Bunder Street is a narrow thoroughfare in George Town, full of fruits and vegetable shops and wholesale stationery outlets. In its time it was the home to the Dubashes, wealthy merchants who acted as middlemen between the East India Company officials and the traders of Madras. Then Bunder Street was lined with stately mansions, all of them with warehouses in the ground floor and residences on the first floor.

 

Why the name Bunder? Ships anchored a short distance away in the years before the port came up and this street was the Bandar (warehouse) which became Bunder. The Hindi word for port Bandargah, could also have been corrupted to Bunder. This was where sarees brought from Bandar Srikakulam, a town in Andhra, were sold and that could also be the reason.

 

Tyagaraja (1767-1847) is one of the greatest composers in Carnatic Music. He came to Madras in 1839 and stayed at what is today no 41, Bunder Street. Incredibly, the building has survived intact till date.
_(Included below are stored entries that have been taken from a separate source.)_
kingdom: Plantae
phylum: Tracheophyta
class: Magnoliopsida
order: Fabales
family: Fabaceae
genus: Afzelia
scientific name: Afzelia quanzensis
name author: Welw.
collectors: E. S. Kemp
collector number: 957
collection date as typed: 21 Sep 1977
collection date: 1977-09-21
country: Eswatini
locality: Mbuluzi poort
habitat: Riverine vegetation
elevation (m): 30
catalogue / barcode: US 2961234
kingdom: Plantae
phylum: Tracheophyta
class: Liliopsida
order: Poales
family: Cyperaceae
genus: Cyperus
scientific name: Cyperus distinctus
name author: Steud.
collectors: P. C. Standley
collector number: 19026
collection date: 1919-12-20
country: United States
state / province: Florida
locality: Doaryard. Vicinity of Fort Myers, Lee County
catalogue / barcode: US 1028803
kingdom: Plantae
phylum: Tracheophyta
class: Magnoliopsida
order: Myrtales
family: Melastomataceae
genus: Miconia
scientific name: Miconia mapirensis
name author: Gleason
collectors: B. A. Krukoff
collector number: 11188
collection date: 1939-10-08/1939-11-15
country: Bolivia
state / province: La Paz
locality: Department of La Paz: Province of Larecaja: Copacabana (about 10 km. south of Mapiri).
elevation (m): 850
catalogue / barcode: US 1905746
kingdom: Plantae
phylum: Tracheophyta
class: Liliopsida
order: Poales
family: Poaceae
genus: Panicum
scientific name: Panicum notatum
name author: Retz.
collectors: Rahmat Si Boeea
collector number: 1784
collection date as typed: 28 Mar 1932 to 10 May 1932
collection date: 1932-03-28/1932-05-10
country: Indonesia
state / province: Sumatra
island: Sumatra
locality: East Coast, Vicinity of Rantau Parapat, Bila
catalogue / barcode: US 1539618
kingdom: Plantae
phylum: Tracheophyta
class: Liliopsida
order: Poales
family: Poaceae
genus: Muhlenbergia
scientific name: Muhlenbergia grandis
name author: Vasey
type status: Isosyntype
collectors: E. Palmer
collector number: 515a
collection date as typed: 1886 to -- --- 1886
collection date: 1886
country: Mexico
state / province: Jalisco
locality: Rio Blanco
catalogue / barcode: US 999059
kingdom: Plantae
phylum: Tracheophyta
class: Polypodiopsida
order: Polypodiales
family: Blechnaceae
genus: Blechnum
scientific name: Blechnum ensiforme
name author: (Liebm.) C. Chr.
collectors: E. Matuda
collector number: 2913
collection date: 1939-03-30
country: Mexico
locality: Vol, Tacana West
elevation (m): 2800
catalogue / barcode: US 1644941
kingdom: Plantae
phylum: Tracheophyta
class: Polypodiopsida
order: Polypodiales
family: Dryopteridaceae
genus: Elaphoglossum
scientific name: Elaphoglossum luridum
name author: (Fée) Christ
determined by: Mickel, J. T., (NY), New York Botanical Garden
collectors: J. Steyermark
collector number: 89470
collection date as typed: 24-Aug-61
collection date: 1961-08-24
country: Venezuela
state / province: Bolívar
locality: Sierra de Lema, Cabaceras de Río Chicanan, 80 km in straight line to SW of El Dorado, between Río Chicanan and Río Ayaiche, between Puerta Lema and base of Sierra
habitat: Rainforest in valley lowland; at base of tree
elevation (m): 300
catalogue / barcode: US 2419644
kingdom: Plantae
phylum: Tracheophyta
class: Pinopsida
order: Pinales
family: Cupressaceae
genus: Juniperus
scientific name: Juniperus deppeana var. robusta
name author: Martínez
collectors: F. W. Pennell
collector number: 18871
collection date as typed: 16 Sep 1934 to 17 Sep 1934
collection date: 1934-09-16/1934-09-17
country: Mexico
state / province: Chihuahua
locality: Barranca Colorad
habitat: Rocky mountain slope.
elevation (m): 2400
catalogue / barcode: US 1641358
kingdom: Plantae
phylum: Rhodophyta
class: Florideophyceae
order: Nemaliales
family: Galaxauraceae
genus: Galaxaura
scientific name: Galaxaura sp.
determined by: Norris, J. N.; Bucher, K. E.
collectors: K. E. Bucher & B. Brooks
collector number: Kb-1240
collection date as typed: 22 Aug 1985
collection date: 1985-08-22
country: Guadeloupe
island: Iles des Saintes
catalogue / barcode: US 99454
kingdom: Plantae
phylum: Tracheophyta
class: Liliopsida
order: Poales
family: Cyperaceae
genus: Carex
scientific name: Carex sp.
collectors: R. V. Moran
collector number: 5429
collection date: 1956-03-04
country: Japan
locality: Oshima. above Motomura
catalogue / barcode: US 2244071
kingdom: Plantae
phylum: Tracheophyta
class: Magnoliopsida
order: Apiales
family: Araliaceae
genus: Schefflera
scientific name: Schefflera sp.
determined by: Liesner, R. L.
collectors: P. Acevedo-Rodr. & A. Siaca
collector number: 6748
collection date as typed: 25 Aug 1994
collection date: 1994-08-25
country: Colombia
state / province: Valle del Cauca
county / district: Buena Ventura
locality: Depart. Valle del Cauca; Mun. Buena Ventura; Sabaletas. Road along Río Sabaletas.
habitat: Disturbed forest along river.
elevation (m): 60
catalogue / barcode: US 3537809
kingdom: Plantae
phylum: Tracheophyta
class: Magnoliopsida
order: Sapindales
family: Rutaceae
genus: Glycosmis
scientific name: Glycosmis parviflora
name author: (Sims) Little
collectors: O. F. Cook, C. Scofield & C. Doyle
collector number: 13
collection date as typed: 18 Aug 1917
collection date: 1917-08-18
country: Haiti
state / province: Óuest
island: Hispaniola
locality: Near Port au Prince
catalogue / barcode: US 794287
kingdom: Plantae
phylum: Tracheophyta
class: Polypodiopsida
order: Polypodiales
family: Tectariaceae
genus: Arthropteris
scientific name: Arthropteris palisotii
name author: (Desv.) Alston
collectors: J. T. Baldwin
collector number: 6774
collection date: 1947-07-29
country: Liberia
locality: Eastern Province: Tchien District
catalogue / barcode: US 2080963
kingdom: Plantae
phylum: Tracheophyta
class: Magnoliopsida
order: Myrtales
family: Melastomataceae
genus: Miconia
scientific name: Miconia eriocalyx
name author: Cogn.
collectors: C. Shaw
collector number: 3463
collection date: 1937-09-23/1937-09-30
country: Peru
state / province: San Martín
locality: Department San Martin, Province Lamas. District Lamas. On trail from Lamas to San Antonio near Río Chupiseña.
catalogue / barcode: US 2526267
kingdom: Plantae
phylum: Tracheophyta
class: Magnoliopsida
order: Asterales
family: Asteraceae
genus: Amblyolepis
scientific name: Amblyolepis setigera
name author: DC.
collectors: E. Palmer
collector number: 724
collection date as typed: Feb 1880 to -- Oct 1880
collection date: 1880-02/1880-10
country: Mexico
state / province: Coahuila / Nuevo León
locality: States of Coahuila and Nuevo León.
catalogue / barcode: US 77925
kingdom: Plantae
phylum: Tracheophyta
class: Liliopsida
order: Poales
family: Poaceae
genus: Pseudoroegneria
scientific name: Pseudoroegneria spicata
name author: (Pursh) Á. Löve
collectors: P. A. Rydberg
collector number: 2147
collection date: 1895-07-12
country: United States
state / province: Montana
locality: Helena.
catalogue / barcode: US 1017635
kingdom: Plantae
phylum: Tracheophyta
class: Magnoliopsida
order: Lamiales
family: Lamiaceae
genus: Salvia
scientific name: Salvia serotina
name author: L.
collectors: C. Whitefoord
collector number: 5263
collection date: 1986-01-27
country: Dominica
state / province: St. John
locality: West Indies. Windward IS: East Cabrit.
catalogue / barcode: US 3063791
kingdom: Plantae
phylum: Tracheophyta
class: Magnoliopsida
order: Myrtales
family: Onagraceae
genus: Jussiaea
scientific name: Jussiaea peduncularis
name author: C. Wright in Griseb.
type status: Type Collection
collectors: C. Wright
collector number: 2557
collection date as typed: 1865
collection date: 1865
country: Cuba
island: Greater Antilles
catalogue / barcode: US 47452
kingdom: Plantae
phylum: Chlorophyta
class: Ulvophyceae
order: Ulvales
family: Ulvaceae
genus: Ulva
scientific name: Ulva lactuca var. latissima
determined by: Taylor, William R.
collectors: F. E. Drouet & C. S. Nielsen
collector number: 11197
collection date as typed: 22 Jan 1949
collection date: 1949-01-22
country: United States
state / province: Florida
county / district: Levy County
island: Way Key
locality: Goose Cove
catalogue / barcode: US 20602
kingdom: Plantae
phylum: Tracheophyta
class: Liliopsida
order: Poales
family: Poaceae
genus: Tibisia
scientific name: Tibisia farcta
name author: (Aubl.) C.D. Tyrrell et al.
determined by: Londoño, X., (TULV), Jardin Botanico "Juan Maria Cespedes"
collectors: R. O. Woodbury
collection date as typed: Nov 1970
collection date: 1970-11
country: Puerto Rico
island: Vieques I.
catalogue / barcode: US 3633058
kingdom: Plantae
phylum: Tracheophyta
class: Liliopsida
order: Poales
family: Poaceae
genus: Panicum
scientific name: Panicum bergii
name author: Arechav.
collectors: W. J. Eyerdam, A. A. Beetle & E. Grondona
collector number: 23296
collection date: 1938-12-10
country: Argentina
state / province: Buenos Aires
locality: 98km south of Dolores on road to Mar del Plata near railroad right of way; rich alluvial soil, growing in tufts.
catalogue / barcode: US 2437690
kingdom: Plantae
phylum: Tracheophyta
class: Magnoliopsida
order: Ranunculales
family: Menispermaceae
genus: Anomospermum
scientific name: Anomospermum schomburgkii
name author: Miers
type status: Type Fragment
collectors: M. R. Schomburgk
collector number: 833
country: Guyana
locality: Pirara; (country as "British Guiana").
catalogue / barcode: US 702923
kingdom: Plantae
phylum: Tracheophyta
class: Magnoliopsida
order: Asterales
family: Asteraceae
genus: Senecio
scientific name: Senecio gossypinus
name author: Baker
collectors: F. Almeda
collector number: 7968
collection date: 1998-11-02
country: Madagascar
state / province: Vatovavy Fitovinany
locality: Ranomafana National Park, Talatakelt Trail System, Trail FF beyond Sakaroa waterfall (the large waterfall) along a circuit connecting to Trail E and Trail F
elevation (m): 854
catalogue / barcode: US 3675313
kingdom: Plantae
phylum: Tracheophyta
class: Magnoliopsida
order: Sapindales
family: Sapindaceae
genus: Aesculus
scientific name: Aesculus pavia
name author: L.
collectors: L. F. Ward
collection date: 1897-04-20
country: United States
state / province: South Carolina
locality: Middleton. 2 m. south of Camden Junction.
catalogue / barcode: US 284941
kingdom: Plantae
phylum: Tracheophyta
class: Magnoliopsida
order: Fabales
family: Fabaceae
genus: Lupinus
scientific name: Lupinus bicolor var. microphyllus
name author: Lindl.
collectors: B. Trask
This was the town-house of Kovur Sundaresa Mudaliar, a a dubash of the East India Company. It was Mudaliar’s earnest desire that Tyagaraja ought to visit Madras and stay with him and this was fulfilled when Tyagaraja was on a pilgrimage in 1839. Acceding to Mudaliar’s request, Tyagaraja also travelled to Kovur, his native place in the outskirts of Madras and composed five songs on the presiding deity of the temple there. These are today referred to as the Kovur Pancharatnams.

 

Sundaresa Mudaliar’s son was Ekambara Mudaliar who was a trustee of the Pachayappa’s Trust which even today runs several educational institutions in the state. The first school of the Trust, Pachayappa’s School moved into its own Greek styled building in 1850 in nearby Esplanade and the inaugural procession for it left from No 41, Bunder Street.

 

No 41 was to have one last burst of glory in the 1950s when it became home to the Indian Music Publishing House, run by Professor P Sambamurthy, the eminent musicologist. It was from here that most of the text books he wrote, which still remain University music syllabi were published.

 

Today, the mansion of the Mudaliars is a warren of shops and is totally decrepit, crying for maintenance. But then, so is most of Bunder Street.